И мы, на миг живые – с трупом рядом,
Дрожим, сознав, что мы осуждены,
За то, что бросив Рай с безгрешным садом,
Змеиные не полюбили сны.
Черный и белый
Шумящий день умчался к дням отшедшим.
И снова ночь. Который в мире раз?
Не думай – или станешь сумасшедшим.
Я твой опять, я твой, полночный час.
О таинствах мы сговорились оба,
И нет того, кто б мог расторгнуть нас.
Подвластный дух, восстань скорей из гроба,
Раскрыв ресницы, снова их смежи,
Забудь, что нас разъединяла злоба.
Сплетенье страсти, замыслов, и лжи,
Покорное и хитрое созданье,
Скорей мне праздник чувства покажи.
О, что за боль в минуте ожиданья!
О, что за блеск в расширенных зрачках!
Ко мне! Скорее! Ждут мои мечтанья!
И вот на запредельных берегах
Зажглись влиянья черной благодати,
И ты со мной, мой блеск, мой сон, мой страх.
Ты, incubus таинственных зачатий,
Ты, succubus, меняющий свой лик,
Ты, первый звук в моем глухом набате.
Подай мне краски, верный мой двойник.
Вот так. Зажжем теперь большие свечи.
Побудь со мной. Диктуй свой тайный крик.
Ты наклоняешь девственные плечи.
Что ж написать? Ты говоришь: весну.
Весенний день и радость первой встречи.
Да, любят все.
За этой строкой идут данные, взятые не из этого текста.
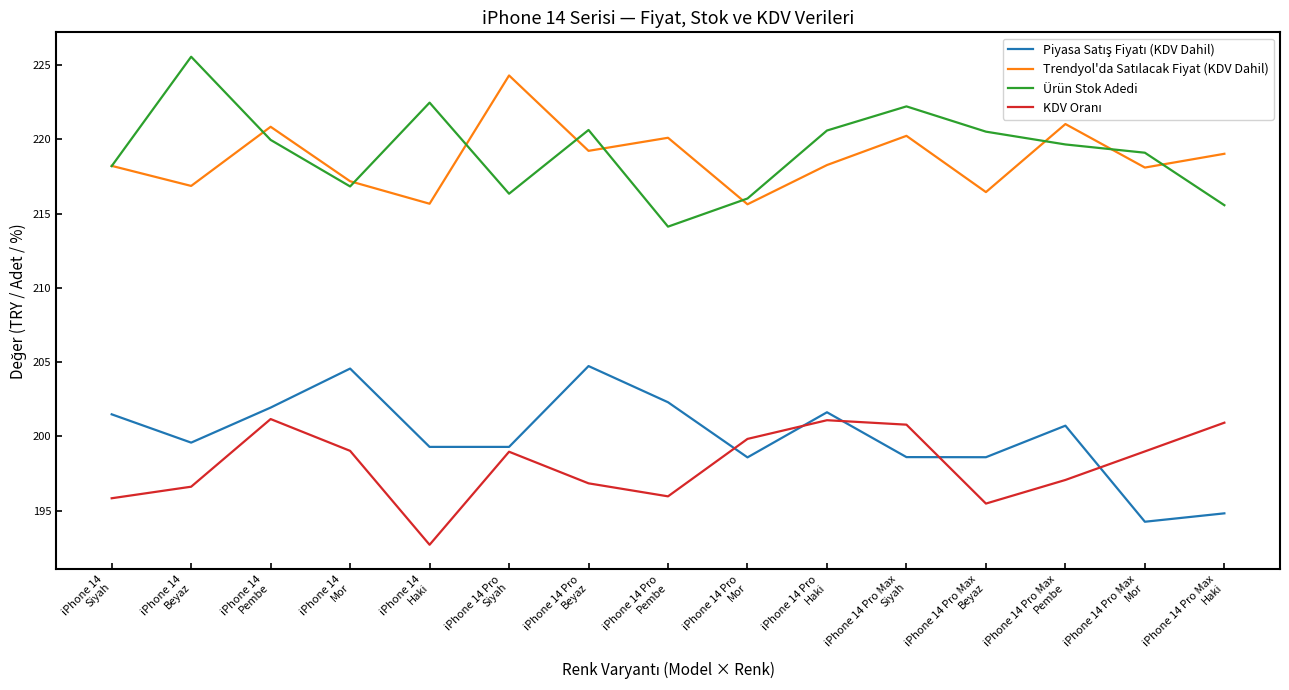

What is the smallest value displayed?

192.7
Любили в старину.
Наложим краски зелени победной,
Изобразим расцвет и тишину.
Но зелень трав глядит насмешкой бледной.
В ночных лучах скелетствует весна,
И закисью цветы мерцают медной.
Во все оттенки вторглась желтизна,
Могильной сказкой смотрит сон мгновенья,
Он – бледный труп, и бледный труп – она.
Но не в любви единой откровенье,
Изобразим убийство и мечту,
Багряность маков, алый блеск забвенья.
Захватим сновиденья налету,
Замкнем их в наши белые полотна,
Войну как сон, и сон как красоту.
Но красный цвет нам служит неохотно,
Встают цветы, красивые на вид,
Ложатся трупы, так правдиво-плотно, –
Но вспыхнет день, и нас разоблачит,
Осенний желтоцвет вольется в алость
И прочь жизнеподобие умчит.
На всем мелькнет убогая усталость,
В оттенках – полуглупый смех шута,
В движеньях – неумелость, запоздалость.
Во всем нам изменяет красота,
Везде мы попадаем в паутину,
Мы поздние, в чьем сердце – пустота.
Отбросим же фальшивую картину,
Неверны мы друг другу навсегда,
Как в разореньи слуги господину.
Мой succubus, что ж делать нам тогда?
Теперь-то и подвластны нам стихии,
Земля, огонь, и воздух, и вода.
Мы поняли запреты роковые,
Так вступим в царство верных двух тонов.
Нам черный с белым – вестники живые.
И днем и ночью – в них правдивость снов,
В одном всех красок скрытое убранство,
В другом – вся отрешенность от цветов.
Как странно их немое постоянство,
Как рвутся черно-белые цветы,
Отсюда – в междузвездное пространство.
Там дышит идеальность черноты,
Здесь – втайне – блеск оттенков беспредельных,
И слышен гимн двух гениев мечты:
«Как жадным душам двух врагов смертельных,
Как любящим, в чьем сердце глубина,
Как бешенству двух линий параллельных, –
Для встречи бесконечность нам нужна».